Il fait froid dehors. Ma femme est très affaiblie, elle a des problèmes de santé. Elle a froid et n’est pas capable de marcher, elle a très mal au pied droit. Elle a besoin de soins. On est allés plusieurs fois à l’hôpital de la Timone mais les urgences ont refusé de nous recevoir parce qu’on a pas de couverture maladie et ils disent qu’on a pas une urgence vitale. La première fois qu’on est allé à l’hôpital pour ma femme elle avait très mal dans son corps mais ils ont refusés de nous recevoir. Le lendemain les douleurs étaient si fortes que nous y sommes retournés et là le médecin a accepté de regarder son état et de prendre des médicaments anti-douleur dans la pharmacie de l’hôpital… Quand j’ai demandé à la Plateforme de nous aider pour avoir accès à l’hôpital, expliquant que nous avons besoin de soins et expliqué la situation de ma femme, la personne de la Plateforme m’a répondu que ce n’était pas urgent et qu’il ne fallait pas les embêter…mais ma femme a besoin de traitements…

Dehors on peut pas prendre de douche et on ne mange pas tous les jours. Depuis qu’on dort à la Mosquée, des personnes passent nous apporter à manger, on peut avoir un repas par jour……quand nous étions dans la rue, nous avons utilisées nos petites économies pour nous nourrir… aujourd’hui nous n’avons plus d’argent…

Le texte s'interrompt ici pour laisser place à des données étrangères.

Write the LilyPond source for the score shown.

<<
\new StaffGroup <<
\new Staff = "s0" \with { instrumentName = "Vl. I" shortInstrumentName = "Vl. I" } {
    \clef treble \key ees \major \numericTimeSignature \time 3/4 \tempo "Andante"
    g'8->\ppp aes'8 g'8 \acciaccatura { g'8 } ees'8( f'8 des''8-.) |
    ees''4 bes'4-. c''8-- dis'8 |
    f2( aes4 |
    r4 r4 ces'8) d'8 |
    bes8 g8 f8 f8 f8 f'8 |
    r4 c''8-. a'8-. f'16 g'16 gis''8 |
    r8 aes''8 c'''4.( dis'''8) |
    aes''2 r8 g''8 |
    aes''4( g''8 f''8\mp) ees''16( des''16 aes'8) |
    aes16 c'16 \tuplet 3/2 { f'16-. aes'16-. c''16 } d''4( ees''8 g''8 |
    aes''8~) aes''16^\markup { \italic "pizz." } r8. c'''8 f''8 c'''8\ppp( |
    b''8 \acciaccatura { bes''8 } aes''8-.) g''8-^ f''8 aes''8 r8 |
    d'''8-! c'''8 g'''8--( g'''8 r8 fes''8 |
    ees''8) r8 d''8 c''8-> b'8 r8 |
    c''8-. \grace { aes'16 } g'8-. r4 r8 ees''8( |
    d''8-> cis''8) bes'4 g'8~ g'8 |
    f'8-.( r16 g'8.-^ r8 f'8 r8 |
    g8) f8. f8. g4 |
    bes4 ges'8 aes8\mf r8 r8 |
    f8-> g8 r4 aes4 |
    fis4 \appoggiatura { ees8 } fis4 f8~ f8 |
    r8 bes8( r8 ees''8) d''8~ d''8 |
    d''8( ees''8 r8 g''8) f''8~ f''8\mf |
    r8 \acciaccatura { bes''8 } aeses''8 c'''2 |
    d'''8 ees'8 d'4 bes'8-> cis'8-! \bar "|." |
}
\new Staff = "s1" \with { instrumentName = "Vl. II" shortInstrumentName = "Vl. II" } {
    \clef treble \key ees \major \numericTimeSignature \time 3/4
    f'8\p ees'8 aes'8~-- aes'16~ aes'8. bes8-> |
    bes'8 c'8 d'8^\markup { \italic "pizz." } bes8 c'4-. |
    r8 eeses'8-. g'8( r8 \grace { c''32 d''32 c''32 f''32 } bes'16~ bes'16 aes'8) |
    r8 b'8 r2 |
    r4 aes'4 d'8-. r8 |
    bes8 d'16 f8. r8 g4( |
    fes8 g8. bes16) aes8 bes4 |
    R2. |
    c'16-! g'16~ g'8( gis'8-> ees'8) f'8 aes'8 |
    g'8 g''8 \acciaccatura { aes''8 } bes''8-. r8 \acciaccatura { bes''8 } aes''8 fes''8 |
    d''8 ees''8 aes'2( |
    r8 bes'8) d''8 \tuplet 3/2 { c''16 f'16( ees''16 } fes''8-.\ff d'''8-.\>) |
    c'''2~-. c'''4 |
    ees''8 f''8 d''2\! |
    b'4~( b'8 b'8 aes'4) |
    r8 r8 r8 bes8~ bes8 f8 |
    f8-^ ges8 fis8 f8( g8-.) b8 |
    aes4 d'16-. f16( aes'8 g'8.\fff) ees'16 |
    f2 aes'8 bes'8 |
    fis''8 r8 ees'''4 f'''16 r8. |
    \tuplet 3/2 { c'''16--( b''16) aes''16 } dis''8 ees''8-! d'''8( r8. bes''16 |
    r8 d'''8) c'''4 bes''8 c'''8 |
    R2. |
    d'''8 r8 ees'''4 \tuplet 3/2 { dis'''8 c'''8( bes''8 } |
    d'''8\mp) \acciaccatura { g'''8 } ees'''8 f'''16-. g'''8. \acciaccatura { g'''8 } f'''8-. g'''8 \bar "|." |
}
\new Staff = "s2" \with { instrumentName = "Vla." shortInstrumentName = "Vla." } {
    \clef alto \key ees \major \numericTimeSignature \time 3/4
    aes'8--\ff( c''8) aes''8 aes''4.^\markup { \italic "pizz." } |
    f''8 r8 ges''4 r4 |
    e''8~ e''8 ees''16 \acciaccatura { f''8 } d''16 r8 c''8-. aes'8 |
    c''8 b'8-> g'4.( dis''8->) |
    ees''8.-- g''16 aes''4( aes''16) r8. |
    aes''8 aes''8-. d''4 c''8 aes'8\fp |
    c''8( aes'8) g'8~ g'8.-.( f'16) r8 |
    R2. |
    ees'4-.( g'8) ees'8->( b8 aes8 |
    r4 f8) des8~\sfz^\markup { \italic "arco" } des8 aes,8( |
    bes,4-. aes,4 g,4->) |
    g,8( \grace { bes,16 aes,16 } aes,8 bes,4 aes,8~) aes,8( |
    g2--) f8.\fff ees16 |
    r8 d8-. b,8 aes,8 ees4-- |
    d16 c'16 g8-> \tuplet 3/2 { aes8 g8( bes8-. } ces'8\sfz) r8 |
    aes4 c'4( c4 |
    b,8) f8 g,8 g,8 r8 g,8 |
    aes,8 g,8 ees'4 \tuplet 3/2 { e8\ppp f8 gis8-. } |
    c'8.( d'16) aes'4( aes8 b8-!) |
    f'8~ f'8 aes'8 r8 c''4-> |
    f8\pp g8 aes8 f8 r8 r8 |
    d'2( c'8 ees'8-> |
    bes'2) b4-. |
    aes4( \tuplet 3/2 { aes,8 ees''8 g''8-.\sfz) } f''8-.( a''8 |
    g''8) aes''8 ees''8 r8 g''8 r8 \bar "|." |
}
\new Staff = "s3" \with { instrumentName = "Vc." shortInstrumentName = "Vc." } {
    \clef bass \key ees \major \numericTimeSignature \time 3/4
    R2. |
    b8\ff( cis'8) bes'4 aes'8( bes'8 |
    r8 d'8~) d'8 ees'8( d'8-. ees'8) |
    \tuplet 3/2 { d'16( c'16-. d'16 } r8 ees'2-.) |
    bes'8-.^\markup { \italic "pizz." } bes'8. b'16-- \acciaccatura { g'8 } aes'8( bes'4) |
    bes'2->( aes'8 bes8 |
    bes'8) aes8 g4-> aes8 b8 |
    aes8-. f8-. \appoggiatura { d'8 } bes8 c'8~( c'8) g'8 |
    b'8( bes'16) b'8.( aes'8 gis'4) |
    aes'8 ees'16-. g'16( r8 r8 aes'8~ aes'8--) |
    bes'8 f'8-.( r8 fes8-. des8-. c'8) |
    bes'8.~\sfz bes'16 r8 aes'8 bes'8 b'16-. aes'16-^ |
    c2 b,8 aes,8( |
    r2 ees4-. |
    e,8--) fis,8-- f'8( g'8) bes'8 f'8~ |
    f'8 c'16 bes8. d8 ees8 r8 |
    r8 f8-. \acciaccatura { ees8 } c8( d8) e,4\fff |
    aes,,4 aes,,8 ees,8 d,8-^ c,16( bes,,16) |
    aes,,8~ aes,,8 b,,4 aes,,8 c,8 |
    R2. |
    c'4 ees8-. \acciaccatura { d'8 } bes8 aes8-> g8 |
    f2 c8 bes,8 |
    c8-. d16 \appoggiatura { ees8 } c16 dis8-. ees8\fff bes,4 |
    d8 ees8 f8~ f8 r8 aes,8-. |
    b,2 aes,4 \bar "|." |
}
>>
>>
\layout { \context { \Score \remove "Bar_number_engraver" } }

Pendant qu’on attend notre rendez vous on a pas d’endroit où dormir, pas d’endroit où manger, pas de soins… j’ai parlé avec des personnes qui m’ont dit que j’avais le droit d’être hébergé, d’avoir accès à la santé, d’être nourri, d’avoir de l’aide pour les vêtements. La Plateforme m’a répondu que tant que je n’avais pas le rdv au GUDA, je n’avais pas le droit. Comme je leur ai demandé deux fois où manger et qu’ils m’ont répondu que c’est pas possible, j’ai pensé que c’est comme ça que marche le système… Il n’y a pas de sens pour moi à retourner encore les voir et avoir la même réponse, je n’aime pas quémander… C’est dégradant d’être dans cette situation. Je ne comprend pas comment on peut faire subir ça à une personne.

Ici vous mourrez dans la rue et personne ne le voit

Quand je suis arrivé en France je pensais que nous aurions accès aux bases (il utilise le mot anglais basics), le logement, la nourriture et la santé… J’ai vraiment besoin de tout ça. Les autres choses viennent après, c’est humain de donner les bases à tout le monde, à manger, se doucher, où dormir. Ici vous mourrez dans la rue et personne ne le voit. C’est un devoir de donner à tous accès à la nourriture, la santé et la sécurité… ma femme m’a demandé « où nous sommes arrivés »? Y a pas de droit, pas de responsabilité, personne ne nous demande notre histoire, nos problèmes… Ça a été un choc ma femme, d’être en France, dans un pays européen et que ça se passe comme ça : elle pensait que la France est un pays développé et qui respecte les droits de l’homme… à la maison elle pensait que ce serait bien en France, mais en fait nous sommes en pleine jungle, nous sommes perdus…

Ali et Sarah sont très affectés par leur situation. Les événements traumatiques vécus au Soudan et leur état de précarité à leur arrivée à Marseille les mettent dans une situation d’extrême vulnérabilité – d’autant plus qu’ils ont d’importants problèmes de santé. Il est déroutant et incompréhensible que ce couple doive attendre 54 jours avant d’avoir accès à une évaluation de leur situation, prenant en compte leur problèmes de santé importants et leur grande fragilité.